Jason v. Melton

Proceeding pursuant to CPLR article 78 (transferred to this court by order of the Supreme Court at Special Term, entered in Montgomery County) to review a determination of the Commissioner of Motor Vehicles revoking petitioner’s license to operate a motor vehicle. Petitioner was arrested on April 27, 1975 for driving while intoxicated and it is conceded that he thereafter refused to consent to a chemical test to determine the alcoholic content of his blood. The issue is whether he was first adequately warned of the consequences such a refusal might entail (see Vehicle and Traffic Law, § 1194, subd 2).
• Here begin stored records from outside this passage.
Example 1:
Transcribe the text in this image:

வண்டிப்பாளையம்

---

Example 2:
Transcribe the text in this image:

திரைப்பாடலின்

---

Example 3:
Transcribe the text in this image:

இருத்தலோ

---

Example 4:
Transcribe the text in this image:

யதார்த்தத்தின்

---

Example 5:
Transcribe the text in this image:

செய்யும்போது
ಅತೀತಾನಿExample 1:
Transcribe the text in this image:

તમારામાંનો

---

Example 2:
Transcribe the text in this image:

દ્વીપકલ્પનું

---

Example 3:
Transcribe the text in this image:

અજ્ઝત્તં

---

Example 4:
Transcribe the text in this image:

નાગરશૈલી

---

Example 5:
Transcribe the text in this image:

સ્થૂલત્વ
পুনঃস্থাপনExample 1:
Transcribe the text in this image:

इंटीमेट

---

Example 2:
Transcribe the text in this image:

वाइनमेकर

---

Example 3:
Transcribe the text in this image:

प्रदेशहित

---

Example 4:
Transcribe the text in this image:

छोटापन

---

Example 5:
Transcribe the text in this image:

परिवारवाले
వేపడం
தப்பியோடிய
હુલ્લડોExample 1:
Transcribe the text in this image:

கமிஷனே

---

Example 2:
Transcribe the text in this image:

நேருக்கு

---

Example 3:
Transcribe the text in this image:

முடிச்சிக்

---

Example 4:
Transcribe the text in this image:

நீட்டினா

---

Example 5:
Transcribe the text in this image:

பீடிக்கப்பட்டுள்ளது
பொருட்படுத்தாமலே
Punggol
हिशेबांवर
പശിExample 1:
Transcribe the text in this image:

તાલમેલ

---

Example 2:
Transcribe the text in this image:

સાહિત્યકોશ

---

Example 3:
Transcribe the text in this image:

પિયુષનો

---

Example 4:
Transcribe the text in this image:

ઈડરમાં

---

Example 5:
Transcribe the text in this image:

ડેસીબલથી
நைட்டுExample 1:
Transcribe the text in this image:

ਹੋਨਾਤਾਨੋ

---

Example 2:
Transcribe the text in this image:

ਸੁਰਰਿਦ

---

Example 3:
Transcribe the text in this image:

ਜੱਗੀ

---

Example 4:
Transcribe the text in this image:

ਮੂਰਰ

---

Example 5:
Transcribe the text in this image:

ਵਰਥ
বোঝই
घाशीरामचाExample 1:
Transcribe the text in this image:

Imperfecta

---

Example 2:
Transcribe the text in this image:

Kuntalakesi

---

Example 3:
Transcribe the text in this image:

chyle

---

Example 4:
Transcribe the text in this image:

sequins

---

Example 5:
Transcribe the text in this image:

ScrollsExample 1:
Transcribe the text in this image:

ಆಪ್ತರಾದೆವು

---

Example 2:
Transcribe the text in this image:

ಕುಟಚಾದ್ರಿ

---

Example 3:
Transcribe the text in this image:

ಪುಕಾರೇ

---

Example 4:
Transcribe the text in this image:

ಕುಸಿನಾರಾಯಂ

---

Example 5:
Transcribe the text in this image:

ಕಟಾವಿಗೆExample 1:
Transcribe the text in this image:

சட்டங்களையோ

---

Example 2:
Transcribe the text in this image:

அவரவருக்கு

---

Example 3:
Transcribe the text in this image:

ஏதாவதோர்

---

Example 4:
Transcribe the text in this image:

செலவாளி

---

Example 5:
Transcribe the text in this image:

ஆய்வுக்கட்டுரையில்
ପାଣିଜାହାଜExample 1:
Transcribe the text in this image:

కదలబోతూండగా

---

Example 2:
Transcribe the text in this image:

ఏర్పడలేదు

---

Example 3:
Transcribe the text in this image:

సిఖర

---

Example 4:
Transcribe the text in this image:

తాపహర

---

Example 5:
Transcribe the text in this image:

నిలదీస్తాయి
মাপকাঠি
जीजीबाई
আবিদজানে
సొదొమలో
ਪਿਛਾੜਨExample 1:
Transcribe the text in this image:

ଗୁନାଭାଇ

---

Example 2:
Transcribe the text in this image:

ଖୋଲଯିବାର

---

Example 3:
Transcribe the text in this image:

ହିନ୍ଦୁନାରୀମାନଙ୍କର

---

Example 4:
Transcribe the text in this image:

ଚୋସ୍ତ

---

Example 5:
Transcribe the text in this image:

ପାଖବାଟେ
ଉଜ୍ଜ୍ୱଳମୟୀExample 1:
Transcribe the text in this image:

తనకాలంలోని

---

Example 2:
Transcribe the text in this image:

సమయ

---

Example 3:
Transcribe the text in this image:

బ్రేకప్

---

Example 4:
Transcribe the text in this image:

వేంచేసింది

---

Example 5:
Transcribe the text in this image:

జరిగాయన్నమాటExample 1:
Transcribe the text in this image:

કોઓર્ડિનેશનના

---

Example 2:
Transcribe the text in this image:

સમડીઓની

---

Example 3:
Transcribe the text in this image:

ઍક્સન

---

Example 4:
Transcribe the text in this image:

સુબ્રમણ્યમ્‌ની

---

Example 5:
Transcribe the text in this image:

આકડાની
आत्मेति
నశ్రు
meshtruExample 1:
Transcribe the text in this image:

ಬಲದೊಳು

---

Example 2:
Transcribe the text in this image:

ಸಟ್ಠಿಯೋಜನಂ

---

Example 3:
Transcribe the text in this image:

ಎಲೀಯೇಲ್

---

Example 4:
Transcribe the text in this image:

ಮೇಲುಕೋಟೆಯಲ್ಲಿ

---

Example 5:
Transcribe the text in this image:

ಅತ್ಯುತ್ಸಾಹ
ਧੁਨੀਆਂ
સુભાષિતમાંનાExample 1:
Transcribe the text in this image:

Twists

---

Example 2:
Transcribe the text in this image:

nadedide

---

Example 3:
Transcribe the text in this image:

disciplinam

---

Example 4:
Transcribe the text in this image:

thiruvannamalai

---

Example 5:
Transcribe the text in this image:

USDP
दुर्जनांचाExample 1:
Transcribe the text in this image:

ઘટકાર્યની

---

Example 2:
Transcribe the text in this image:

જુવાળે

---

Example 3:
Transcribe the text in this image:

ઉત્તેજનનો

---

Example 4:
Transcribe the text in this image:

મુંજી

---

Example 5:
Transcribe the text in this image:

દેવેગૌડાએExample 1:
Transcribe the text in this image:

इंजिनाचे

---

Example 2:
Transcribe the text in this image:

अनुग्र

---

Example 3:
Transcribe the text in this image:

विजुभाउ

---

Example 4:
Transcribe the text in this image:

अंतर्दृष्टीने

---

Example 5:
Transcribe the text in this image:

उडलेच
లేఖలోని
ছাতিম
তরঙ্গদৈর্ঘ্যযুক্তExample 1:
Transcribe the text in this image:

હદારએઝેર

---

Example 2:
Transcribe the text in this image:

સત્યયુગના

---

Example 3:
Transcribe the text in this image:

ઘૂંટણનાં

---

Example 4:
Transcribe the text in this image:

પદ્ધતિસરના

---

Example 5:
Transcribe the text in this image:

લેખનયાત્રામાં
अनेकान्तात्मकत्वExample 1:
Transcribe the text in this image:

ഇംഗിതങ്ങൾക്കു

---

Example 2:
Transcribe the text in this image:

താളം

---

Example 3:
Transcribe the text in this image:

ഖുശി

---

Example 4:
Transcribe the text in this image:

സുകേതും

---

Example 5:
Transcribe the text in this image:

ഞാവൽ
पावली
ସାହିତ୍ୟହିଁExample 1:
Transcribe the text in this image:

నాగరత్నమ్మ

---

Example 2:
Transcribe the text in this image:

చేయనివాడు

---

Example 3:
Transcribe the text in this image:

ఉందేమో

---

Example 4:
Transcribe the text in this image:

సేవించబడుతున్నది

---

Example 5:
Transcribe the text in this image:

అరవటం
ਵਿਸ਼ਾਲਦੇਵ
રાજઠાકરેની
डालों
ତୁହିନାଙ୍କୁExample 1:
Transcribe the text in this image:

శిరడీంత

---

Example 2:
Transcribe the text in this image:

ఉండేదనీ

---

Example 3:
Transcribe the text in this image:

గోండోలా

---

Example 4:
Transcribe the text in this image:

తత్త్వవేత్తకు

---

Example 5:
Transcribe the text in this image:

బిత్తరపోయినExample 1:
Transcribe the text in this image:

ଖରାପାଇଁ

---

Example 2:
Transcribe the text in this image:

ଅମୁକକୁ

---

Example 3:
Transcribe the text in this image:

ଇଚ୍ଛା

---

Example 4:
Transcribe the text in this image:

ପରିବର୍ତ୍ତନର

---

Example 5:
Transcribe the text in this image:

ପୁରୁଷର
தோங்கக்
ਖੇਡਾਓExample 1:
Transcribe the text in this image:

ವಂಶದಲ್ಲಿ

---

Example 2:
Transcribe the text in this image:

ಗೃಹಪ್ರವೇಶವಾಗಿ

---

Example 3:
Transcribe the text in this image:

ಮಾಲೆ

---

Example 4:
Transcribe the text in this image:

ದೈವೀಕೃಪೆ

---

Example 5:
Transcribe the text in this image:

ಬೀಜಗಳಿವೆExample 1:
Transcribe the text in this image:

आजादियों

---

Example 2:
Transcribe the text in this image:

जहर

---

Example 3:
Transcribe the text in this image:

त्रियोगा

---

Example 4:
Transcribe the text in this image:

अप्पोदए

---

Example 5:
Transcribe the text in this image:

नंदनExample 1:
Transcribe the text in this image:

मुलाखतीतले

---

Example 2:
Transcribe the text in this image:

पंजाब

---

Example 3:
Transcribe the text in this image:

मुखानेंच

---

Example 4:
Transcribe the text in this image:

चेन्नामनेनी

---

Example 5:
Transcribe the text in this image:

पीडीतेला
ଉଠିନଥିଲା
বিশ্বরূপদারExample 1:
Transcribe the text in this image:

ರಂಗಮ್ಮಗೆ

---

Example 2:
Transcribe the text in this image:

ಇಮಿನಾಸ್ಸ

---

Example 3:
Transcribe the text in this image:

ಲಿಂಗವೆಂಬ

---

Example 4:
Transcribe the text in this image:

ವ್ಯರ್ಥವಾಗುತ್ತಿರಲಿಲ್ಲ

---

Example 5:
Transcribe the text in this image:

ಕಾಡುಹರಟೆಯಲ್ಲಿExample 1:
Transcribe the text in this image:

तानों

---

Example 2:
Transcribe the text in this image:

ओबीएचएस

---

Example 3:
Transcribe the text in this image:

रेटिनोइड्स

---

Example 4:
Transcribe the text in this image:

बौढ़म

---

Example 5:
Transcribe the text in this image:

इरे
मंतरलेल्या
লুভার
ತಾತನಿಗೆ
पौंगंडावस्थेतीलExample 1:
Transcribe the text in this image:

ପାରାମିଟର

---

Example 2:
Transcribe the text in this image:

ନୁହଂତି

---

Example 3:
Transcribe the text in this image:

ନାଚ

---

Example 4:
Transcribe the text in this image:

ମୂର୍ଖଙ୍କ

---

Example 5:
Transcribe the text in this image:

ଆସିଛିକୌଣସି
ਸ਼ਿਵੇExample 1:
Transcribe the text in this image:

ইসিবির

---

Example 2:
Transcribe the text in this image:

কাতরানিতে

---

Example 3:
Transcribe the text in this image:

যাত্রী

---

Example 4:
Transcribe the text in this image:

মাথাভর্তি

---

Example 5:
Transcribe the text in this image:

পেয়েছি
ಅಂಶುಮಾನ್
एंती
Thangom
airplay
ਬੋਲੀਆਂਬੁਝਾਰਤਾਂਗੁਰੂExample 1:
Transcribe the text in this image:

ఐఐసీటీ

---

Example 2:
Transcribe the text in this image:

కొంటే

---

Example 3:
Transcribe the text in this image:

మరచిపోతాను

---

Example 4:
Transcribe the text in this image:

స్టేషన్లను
The referee found, and this finding too is not disputed, that the arresting officer had informed petitioner "if you refuse to submit to this test your driver’s license or privilege to drive in this state may be revoked whether or not you are found guilty of driving while intoxicated.” We agree with respondent that this language conveyed a sufficient warning to petitioner in accordance with the statute and there is no entitlement to further advice that a refusal would result in a revocation of driving privileges (see Matter of Warren v Melton, 59 AD2d 963; Matter of Zambroski v Tofany, 40 AD2d 885, affd 31 NY2d 968; Matter of Connors v Tofany, 37 AD2d 402). Lastly, petitioner received an opportunity to present his arguments before respondent’s appeal board. The fact that personal appearances are apparently not permitted before that entity deprived him of no rights, particularly since judicial review of the instant determination was available to him. Determination confirmed, and petition dismissed, without costs. Koreman, P. J., Greenblott, Kane, Larkin and Mikoll, JJ., concur.